DATA SHOWN:
○ ○ ○ ○ ○ ○ ○

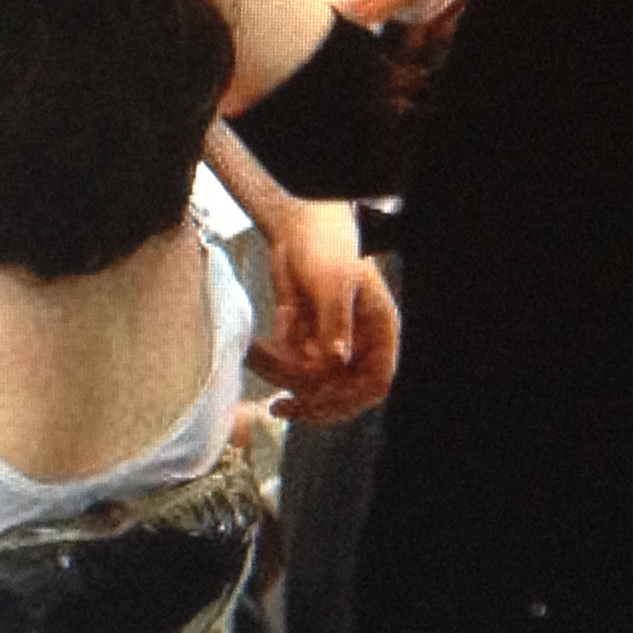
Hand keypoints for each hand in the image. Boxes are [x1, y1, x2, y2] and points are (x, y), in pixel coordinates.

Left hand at [243, 211, 400, 424]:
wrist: (296, 227)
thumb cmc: (327, 246)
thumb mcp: (333, 281)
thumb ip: (335, 321)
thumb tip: (336, 359)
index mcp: (378, 332)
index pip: (376, 382)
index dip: (351, 398)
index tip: (320, 400)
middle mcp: (357, 344)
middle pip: (341, 391)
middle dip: (310, 399)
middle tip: (281, 404)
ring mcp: (329, 345)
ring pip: (311, 383)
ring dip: (283, 380)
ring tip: (257, 360)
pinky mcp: (303, 341)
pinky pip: (290, 366)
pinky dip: (272, 365)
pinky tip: (254, 351)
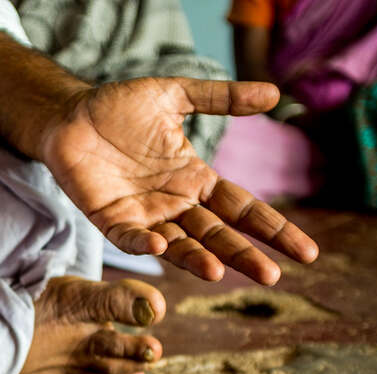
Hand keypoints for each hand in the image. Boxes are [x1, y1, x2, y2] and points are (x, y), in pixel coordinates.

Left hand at [40, 78, 318, 283]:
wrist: (70, 114)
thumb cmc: (119, 107)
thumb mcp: (176, 96)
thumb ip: (221, 99)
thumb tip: (274, 94)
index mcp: (195, 180)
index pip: (243, 209)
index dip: (272, 229)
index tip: (306, 252)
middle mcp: (174, 204)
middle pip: (217, 234)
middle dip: (243, 255)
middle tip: (271, 277)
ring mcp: (143, 214)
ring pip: (178, 244)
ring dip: (197, 259)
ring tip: (220, 271)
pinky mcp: (110, 218)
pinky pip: (129, 236)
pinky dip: (143, 242)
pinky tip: (160, 244)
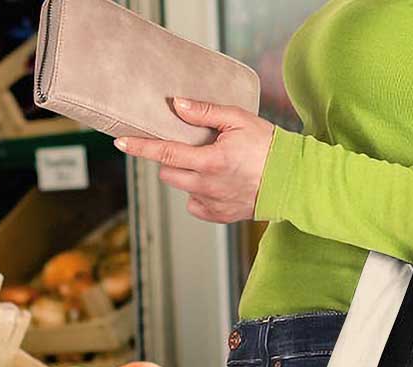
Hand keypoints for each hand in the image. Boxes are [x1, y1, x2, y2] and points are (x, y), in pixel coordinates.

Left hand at [114, 97, 274, 222]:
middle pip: (168, 173)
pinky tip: (216, 183)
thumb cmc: (268, 146)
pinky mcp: (219, 216)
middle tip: (188, 147)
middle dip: (170, 159)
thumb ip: (204, 112)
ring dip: (186, 175)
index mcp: (210, 161)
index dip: (140, 147)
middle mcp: (207, 186)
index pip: (165, 153)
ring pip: (182, 188)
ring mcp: (212, 204)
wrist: (292, 181)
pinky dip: (199, 193)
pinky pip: (195, 205)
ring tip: (209, 164)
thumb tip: (176, 105)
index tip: (120, 143)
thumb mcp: (238, 119)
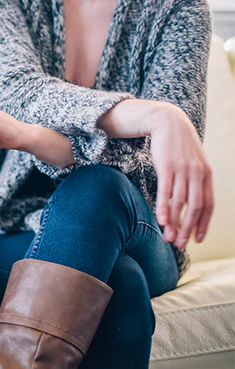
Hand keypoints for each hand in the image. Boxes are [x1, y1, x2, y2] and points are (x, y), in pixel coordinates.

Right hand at [147, 103, 213, 247]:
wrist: (167, 121)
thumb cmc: (178, 145)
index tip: (197, 240)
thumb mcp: (192, 162)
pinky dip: (164, 207)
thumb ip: (194, 180)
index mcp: (206, 174)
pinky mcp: (167, 166)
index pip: (208, 205)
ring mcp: (182, 169)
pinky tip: (161, 220)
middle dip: (188, 228)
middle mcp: (197, 173)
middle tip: (180, 245)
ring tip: (168, 237)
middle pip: (195, 207)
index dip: (203, 224)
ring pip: (180, 202)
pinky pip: (166, 191)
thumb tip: (189, 201)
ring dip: (174, 222)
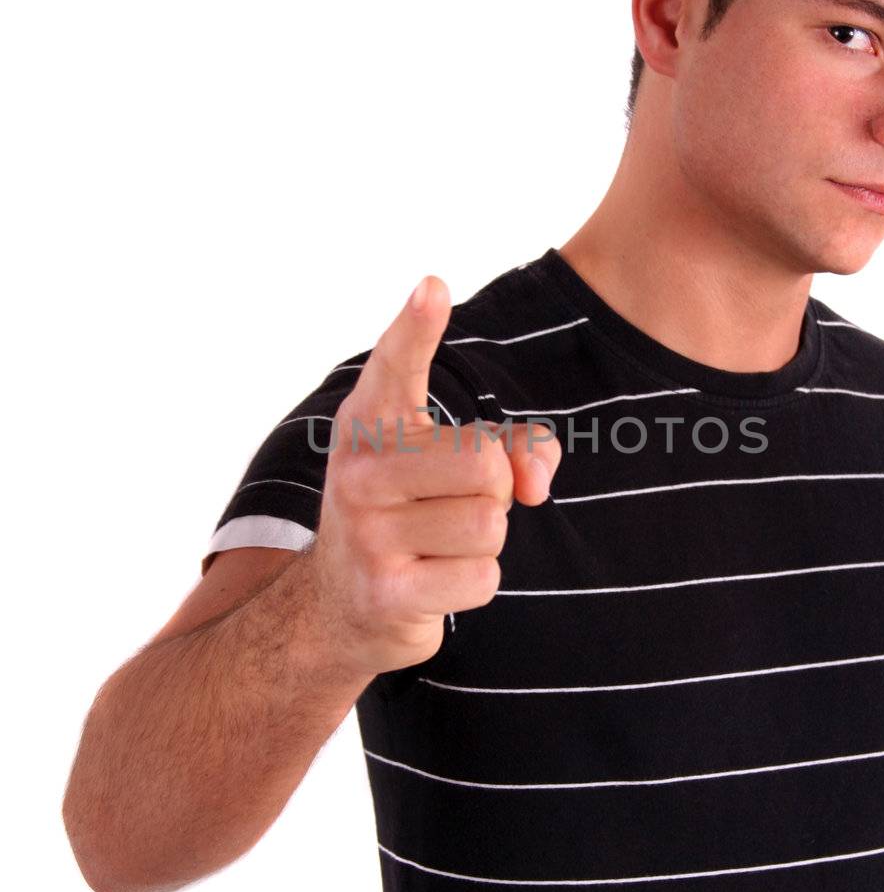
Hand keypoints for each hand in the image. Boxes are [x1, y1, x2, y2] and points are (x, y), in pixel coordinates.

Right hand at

○ ○ ○ ○ ○ ○ ○

ACTIVITY: All records above should be duplicated exactly, with the pictures omitted.

WRITTEN REPLY:
Hand keypoints for each hand in the image. Boxes are [x1, y1, x2, y2] and points are (x, y), in pixel coordinates.

Left hand at [243, 211, 400, 424]:
wrist: (296, 227)
thumb cmc: (327, 246)
thumb mcp: (333, 281)
thumb ip: (335, 321)
thumb tip: (336, 359)
index mcp: (378, 332)
index pip: (376, 382)
index dip: (351, 398)
index tip: (320, 400)
middle mcp: (357, 344)
middle pip: (341, 391)
middle dip: (310, 399)
middle tip: (281, 404)
ring mcp: (329, 345)
ring pip: (311, 383)
ring dip: (283, 380)
ring tip: (257, 360)
pinky mcp: (303, 341)
pinky pip: (290, 366)
pinky dip: (272, 365)
pinky tip: (254, 351)
Hand keypoints for each hand in the image. Boxes are [x1, y1, x2, y2] and points are (x, y), in pixel coordinates.

Left hand at [40, 78, 318, 283]:
wrist: (70, 114)
thumb cmc: (119, 107)
thumb mcp: (176, 96)
thumb ip: (221, 99)
thumb tip: (274, 94)
index mcp: (195, 180)
index pip: (243, 209)
index dip: (272, 229)
index tip: (306, 252)
middle mcp: (174, 204)
middle pip: (217, 234)
middle dip: (243, 255)
middle tip: (271, 277)
ring mcp: (143, 214)
ring pip: (178, 244)
ring dip: (197, 259)
ring tip: (220, 271)
pinky mcp: (110, 218)
pinky pip: (129, 236)
pinky dip: (143, 242)
pinky tip: (160, 244)
Hand keypoints for each hand in the image. Boxes are [x1, y1, x2, y2] and points are (x, y), in pixel coordinates.

Left hand at [114, 97, 274, 222]:
middle pip: (168, 173)
pinky tip: (216, 183)
thumb cmc: (268, 146)
pinky mcp: (219, 216)
middle tip: (188, 147)
middle dip: (170, 159)
thumb ip: (204, 112)
ring dip: (186, 175)
index mcp: (210, 161)
index dip: (140, 147)
middle mcp: (207, 186)
index pip: (165, 153)
ring pip: (182, 188)
ring mcp: (212, 204)
wrist: (292, 181)
pinky dip: (199, 193)
pinky pip: (195, 205)
ring tip: (209, 164)
thumb tip: (176, 105)
index tip: (120, 143)
thumb mcp: (238, 119)
Hand keypoints for each hand in the image. Boxes are [x1, y1, x2, y2] and points are (x, y), in pixel coordinates.

Right hand at [147, 103, 213, 247]:
wrist: (167, 121)
thumb cmc: (178, 145)
index tip: (197, 240)
thumb mcp: (192, 162)
pinky dip: (164, 207)
thumb ip: (194, 180)
index mcp: (206, 174)
pinky mcp: (167, 166)
index pip: (208, 205)
ring mcp: (182, 169)
pinky tip: (161, 220)
middle dip: (188, 228)
middle mcp: (197, 173)
middle tip: (180, 245)
ring tip: (168, 237)
middle pip: (195, 207)
index dip: (203, 224)
ring pip: (180, 202)
pinky pip: (166, 191)
thumb tip: (189, 201)
ring dip: (174, 222)
Hand keypoints for each hand in the image. Boxes are [x1, y1, x2, y2] and points are (x, y), in pixel coordinates.

Right hand at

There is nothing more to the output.